Data entries:
start

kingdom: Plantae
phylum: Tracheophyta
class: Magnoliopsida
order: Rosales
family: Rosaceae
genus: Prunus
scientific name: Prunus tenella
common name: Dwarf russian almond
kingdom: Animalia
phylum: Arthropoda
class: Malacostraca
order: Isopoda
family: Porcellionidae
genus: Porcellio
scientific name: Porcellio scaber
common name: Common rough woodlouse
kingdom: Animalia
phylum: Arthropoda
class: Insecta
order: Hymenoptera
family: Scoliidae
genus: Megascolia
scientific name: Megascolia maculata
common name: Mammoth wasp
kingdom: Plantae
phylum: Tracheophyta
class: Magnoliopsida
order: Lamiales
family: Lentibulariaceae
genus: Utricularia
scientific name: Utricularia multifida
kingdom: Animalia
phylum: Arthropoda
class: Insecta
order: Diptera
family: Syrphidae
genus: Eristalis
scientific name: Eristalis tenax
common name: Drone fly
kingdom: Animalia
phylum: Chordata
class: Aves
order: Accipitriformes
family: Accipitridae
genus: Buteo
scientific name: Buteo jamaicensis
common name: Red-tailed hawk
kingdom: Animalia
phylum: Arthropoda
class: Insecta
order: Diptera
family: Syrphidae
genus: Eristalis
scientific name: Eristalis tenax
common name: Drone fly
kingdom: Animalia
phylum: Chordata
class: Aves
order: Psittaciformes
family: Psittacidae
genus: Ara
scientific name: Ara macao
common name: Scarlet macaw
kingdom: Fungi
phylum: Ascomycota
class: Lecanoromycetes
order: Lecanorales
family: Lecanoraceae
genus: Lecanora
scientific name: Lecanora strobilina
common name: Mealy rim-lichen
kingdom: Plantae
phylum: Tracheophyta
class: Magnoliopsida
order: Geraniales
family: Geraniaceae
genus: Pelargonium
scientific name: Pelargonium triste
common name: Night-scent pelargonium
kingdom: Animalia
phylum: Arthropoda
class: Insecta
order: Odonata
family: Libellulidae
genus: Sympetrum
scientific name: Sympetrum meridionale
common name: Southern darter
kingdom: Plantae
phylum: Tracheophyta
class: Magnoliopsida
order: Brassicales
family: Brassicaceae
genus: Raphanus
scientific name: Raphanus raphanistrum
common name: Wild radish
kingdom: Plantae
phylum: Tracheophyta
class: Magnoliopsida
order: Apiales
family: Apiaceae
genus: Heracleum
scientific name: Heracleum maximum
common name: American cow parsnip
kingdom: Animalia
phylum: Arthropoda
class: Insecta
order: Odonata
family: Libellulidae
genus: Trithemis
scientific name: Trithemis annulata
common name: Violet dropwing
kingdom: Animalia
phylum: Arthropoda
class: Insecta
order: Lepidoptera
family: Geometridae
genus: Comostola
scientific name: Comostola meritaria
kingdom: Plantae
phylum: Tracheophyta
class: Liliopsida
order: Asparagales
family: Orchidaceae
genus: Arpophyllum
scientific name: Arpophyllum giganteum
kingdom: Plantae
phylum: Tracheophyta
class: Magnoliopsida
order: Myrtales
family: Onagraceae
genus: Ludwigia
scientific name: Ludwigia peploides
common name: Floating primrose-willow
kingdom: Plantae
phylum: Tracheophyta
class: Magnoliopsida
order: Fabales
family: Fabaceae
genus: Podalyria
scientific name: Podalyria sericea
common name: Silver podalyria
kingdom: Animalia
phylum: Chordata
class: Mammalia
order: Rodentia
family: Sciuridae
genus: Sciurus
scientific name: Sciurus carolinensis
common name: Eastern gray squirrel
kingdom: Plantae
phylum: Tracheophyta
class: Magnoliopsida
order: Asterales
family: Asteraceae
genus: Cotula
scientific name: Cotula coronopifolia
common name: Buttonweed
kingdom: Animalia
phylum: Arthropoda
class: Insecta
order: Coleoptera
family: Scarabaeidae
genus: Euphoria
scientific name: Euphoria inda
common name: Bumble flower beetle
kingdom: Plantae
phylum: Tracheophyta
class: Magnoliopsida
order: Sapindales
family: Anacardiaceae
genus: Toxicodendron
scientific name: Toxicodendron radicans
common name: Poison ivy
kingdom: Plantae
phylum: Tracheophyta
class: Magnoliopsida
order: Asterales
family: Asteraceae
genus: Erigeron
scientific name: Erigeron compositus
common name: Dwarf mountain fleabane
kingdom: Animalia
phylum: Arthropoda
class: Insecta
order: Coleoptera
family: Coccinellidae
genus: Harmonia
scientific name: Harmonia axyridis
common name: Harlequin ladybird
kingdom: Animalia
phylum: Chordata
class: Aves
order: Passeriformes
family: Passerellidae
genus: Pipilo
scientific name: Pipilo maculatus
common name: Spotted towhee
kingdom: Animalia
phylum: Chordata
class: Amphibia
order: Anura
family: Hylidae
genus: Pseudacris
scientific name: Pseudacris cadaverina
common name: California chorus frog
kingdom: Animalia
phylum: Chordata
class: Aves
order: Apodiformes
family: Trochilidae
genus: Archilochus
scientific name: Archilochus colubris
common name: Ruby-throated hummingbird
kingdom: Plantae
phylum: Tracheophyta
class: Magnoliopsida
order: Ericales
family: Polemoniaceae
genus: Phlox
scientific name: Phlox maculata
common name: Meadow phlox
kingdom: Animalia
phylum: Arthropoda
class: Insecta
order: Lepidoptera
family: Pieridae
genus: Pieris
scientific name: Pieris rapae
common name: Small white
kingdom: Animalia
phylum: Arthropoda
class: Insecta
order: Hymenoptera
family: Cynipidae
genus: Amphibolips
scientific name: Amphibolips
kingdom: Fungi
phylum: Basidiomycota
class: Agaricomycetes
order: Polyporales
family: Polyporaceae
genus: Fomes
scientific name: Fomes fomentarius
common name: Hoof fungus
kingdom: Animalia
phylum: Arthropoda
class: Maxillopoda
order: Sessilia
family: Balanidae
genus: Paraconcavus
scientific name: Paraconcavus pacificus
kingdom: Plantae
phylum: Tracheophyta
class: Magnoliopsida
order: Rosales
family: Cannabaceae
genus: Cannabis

end

Reproduce every line of the rows above without changing anything.

#### Full answer
kingdom: Plantae
phylum: Tracheophyta
class: Magnoliopsida
order: Rosales
family: Rosaceae
genus: Prunus
scientific name: Prunus tenella
common name: Dwarf russian almond
kingdom: Animalia
phylum: Arthropoda
class: Malacostraca
order: Isopoda
family: Porcellionidae
genus: Porcellio
scientific name: Porcellio scaber
common name: Common rough woodlouse
kingdom: Animalia
phylum: Arthropoda
class: Insecta
order: Hymenoptera
family: Scoliidae
genus: Megascolia
scientific name: Megascolia maculata
common name: Mammoth wasp
kingdom: Plantae
phylum: Tracheophyta
class: Magnoliopsida
order: Lamiales
family: Lentibulariaceae
genus: Utricularia
scientific name: Utricularia multifida
kingdom: Animalia
phylum: Arthropoda
class: Insecta
order: Diptera
family: Syrphidae
genus: Eristalis
scientific name: Eristalis tenax
common name: Drone fly
kingdom: Animalia
phylum: Chordata
class: Aves
order: Accipitriformes
family: Accipitridae
genus: Buteo
scientific name: Buteo jamaicensis
common name: Red-tailed hawk
kingdom: Animalia
phylum: Arthropoda
class: Insecta
order: Diptera
family: Syrphidae
genus: Eristalis
scientific name: Eristalis tenax
common name: Drone fly
kingdom: Animalia
phylum: Chordata
class: Aves
order: Psittaciformes
family: Psittacidae
genus: Ara
scientific name: Ara macao
common name: Scarlet macaw
kingdom: Fungi
phylum: Ascomycota
class: Lecanoromycetes
order: Lecanorales
family: Lecanoraceae
genus: Lecanora
scientific name: Lecanora strobilina
common name: Mealy rim-lichen
kingdom: Plantae
phylum: Tracheophyta
class: Magnoliopsida
order: Geraniales
family: Geraniaceae
genus: Pelargonium
scientific name: Pelargonium triste
common name: Night-scent pelargonium
kingdom: Animalia
phylum: Arthropoda
class: Insecta
order: Odonata
family: Libellulidae
genus: Sympetrum
scientific name: Sympetrum meridionale
common name: Southern darter
kingdom: Plantae
phylum: Tracheophyta
class: Magnoliopsida
order: Brassicales
family: Brassicaceae
genus: Raphanus
scientific name: Raphanus raphanistrum
common name: Wild radish
kingdom: Plantae
phylum: Tracheophyta
class: Magnoliopsida
order: Apiales
family: Apiaceae
genus: Heracleum
scientific name: Heracleum maximum
common name: American cow parsnip
kingdom: Animalia
phylum: Arthropoda
class: Insecta
order: Odonata
family: Libellulidae
genus: Trithemis
scientific name: Trithemis annulata
common name: Violet dropwing
kingdom: Animalia
phylum: Arthropoda
class: Insecta
order: Lepidoptera
family: Geometridae
genus: Comostola
scientific name: Comostola meritaria
kingdom: Plantae
phylum: Tracheophyta
class: Liliopsida
order: Asparagales
family: Orchidaceae
genus: Arpophyllum
scientific name: Arpophyllum giganteum
kingdom: Plantae
phylum: Tracheophyta
class: Magnoliopsida
order: Myrtales
family: Onagraceae
genus: Ludwigia
scientific name: Ludwigia peploides
common name: Floating primrose-willow
kingdom: Plantae
phylum: Tracheophyta
class: Magnoliopsida
order: Fabales
family: Fabaceae
genus: Podalyria
scientific name: Podalyria sericea
common name: Silver podalyria
kingdom: Animalia
phylum: Chordata
class: Mammalia
order: Rodentia
family: Sciuridae
genus: Sciurus
scientific name: Sciurus carolinensis
common name: Eastern gray squirrel
kingdom: Plantae
phylum: Tracheophyta
class: Magnoliopsida
order: Asterales
family: Asteraceae
genus: Cotula
scientific name: Cotula coronopifolia
common name: Buttonweed
kingdom: Animalia
phylum: Arthropoda
class: Insecta
order: Coleoptera
family: Scarabaeidae
genus: Euphoria
scientific name: Euphoria inda
common name: Bumble flower beetle
kingdom: Plantae
phylum: Tracheophyta
class: Magnoliopsida
order: Sapindales
family: Anacardiaceae
genus: Toxicodendron
scientific name: Toxicodendron radicans
common name: Poison ivy
kingdom: Plantae
phylum: Tracheophyta
class: Magnoliopsida
order: Asterales
family: Asteraceae
genus: Erigeron
scientific name: Erigeron compositus
common name: Dwarf mountain fleabane
kingdom: Animalia
phylum: Arthropoda
class: Insecta
order: Coleoptera
family: Coccinellidae
genus: Harmonia
scientific name: Harmonia axyridis
common name: Harlequin ladybird
kingdom: Animalia
phylum: Chordata
class: Aves
order: Passeriformes
family: Passerellidae
genus: Pipilo
scientific name: Pipilo maculatus
common name: Spotted towhee
kingdom: Animalia
phylum: Chordata
class: Amphibia
order: Anura
family: Hylidae
genus: Pseudacris
scientific name: Pseudacris cadaverina
common name: California chorus frog
kingdom: Animalia
phylum: Chordata
class: Aves
order: Apodiformes
family: Trochilidae
genus: Archilochus
scientific name: Archilochus colubris
common name: Ruby-throated hummingbird
kingdom: Plantae
phylum: Tracheophyta
class: Magnoliopsida
order: Ericales
family: Polemoniaceae
genus: Phlox
scientific name: Phlox maculata
common name: Meadow phlox
kingdom: Animalia
phylum: Arthropoda
class: Insecta
order: Lepidoptera
family: Pieridae
genus: Pieris
scientific name: Pieris rapae
common name: Small white
kingdom: Animalia
phylum: Arthropoda
class: Insecta
order: Hymenoptera
family: Cynipidae
genus: Amphibolips
scientific name: Amphibolips
kingdom: Fungi
phylum: Basidiomycota
class: Agaricomycetes
order: Polyporales
family: Polyporaceae
genus: Fomes
scientific name: Fomes fomentarius
common name: Hoof fungus
kingdom: Animalia
phylum: Arthropoda
class: Maxillopoda
order: Sessilia
family: Balanidae
genus: Paraconcavus
scientific name: Paraconcavus pacificus
kingdom: Plantae
phylum: Tracheophyta
class: Magnoliopsida
order: Rosales
family: Cannabaceae
genus: Cannabis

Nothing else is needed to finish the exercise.